Observation data Epoch J2000.0 Equinox ICRS
- Constellation: Dorado
- Right ascension: 05^{h} 36^{m} 54.63^{s}
- Declination: −69° 11′ 38.1″
- Apparent magnitude (V): 12.18
- Right ascension: 05^{h} 36^{m} 55.19^{s}
- Declination: −69° 11′ 37.6″
- Apparent magnitude (V): 11.56±0.01

Characteristics

A
- Evolutionary stage: Wolf-Rayet
- Spectral type: WC4 + O6–6.5III

B
- Evolutionary stage: Hypergiant
- Spectral type: B1Ia+

Astrometry
- Radial velocity (R_{v}): 265.2 km/s
- Distance: 163,000^{[citation needed]} ly

B
- Proper motion (μ): RA: +1.878 mas/yr Dec.: +0.661 mas/yr
- Parallax (π): 0.0360±0.0178 mas
- Distance: approx. 90,000 ly (approx. 30,000 pc)

Details

B
- Mass: 71 M_{☉}
- Radius: 74 R_{☉}
- Luminosity: 1,072,000 L_{☉}
- Surface gravity (log g): 2.50 cgs
- Temperature: 21,000 K
- Rotational velocity (v sin i): 48 km/s
- Age: 2.9 Myr
- Other designations: HD 38029, BAT99-85, Brey 67, CPD−69°429, TIC 277172073, 2MASS J05365516-6911376, AKARI-IRC-V1 J0536538-691140, WISE J053654.95-691137.9

Database references
- SIMBAD: AB

= HD 38029 =

HD 38029 is a multiple star system located in the constellation of Dorado, in the Large Magellanic Cloud (LMC). The system lies near the prominent Tarantula Nebula star-forming region. It consists of a carbon-sequence Wolf–Rayet (WR) primary star (HD 38029A) paired with a type O giant companion, along with a nearby luminous B supergiant (HD 38029B) that is likely part of the same small star cluster named BSDL 2586. The combined magnitude of the three stars is 10.92. HD 38029 is notable for its strong stellar winds and has been studied extensively for insights into massive star evolution, interstellar medium interactions, and diffuse interstellar bands (DIBs) in low-metallicity environments like the LMC.

==Characteristics==
HD 38029A is classified as a WC4 + O6–6.5 III binary, where the primary is a hot, helium and carbon-rich WR star exhibiting broad emission lines from its intense stellar winds, and the secondary is an O-type giant. Earlier observations classified the WR component as WC5. The WR star's spectrum shows prominent carbon lines (e.g., CIV, CIII) indicative of the carbon sequence (WC subtype), marking it as an evolved massive star (initial mass likely >25 solar masses) in a pre-supernova phase with high mass-loss rates. The system's radial velocity is approximately +265 km/s, consistent with LMC membership.
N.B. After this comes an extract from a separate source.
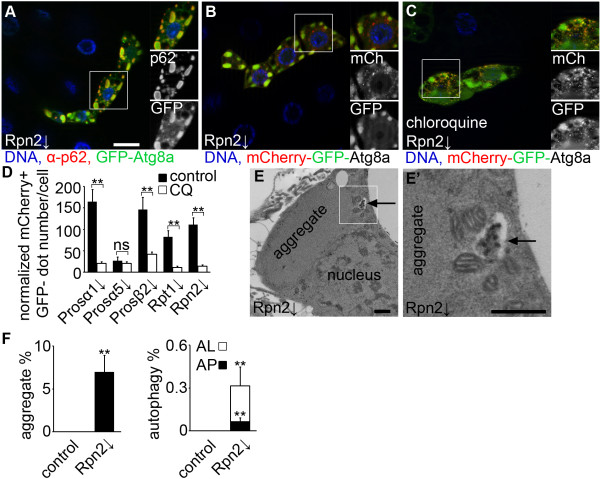
Proteasome impairment leads to accumulation of cytoplasmic aggregates and enhances autophagic flux. A) Overexpressed GFP-Atg8a reporter is incorporated into the large protein aggregates containing p62 in Rpn2 RNAi cells. B) The tandemly tagged mCherry-GFP-Atg8a reporter forms numerous small mCherry-labeled autolysosomes, in addition to large aggregates positive for both mCherry and GFP in Rpn2 RNAi cells. C) The lysosome inhibitor chloroquine blocks autophagy-dependent quenching of GFP, as now most puncta are positive for both mCherry and GFP. D) Quantification of data from panels B and C (u or t test, n = 5-8 per genotype, ** P < 0.01, * P < 0.05), and error bars denote standard error. E) Transmission electron microscopy reveals the presence of autolysosomes (arrow) and large protein aggregates in fat body cells with impaired proteasome function in well-fed larvae. The boxed area is shown enlarged in panel E’. F) Quantification of ultrastructural data. Protein aggregates occupy 7% of the total cytoplasm in Rpn2 depleted fat body cells of well-fed larvae, and double-membrane autophagosomes (AP) and degrading autolysosomes (AL) take up 0.06% and 0.24% of the total cytoplasm, respectively. No such structures are recognized in fat body cells of well-fed control larvae (u test, n = 3 per genotype, ** P < 0.01), and error bars denote standard error. Boxed areas in A-C are shown enlarged. Scale bar in A equals 20 μm for A-C. Scale bars equal 1 μm in E, E’.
The nearby HD 38029B is a B1 Ia+ hyper/supergiant with broad Balmer absorption lines potentially distorted by DIBs along the line of sight, located about 2.8 arcseconds (~0.8 parsecs at LMC distance) from HD 38029A. The combined visual magnitude of the system is 11.55, with moderate reddening E(B−V) ≈ 0.32 due to LMC interstellar dust. The WR winds drive an expanding interstellar bubble, contributing to feedback in the 30 Doradus region, analogous to structures in the Milky Way's Orion Nebula.

==Observation==
HD 38029 has been observed with the Hubble Space Telescope's Cosmic Origins Spectrograph (COS) under program GO-12581, yielding far-ultraviolet spectra (G130M/1327 + G160M/1577/1589/1600) on 24 October 2012 to probe wind lines (e.g., SiIV λλ1393, 1402) and interstellar features. These data support studies of massive star winds in low-metallicity settings and DIB properties in the LMC. It is also part of the ULLYSES (Ultraviolet Legacy Library of Young Stars as Essential Standards) survey, providing archival UV data for evolutionary models.

Ground-based spectroscopy from the VFTS has revealed broad Balmer wings in the B supergiant component, offering tests for atmospheric models distorted by foreground DIBs.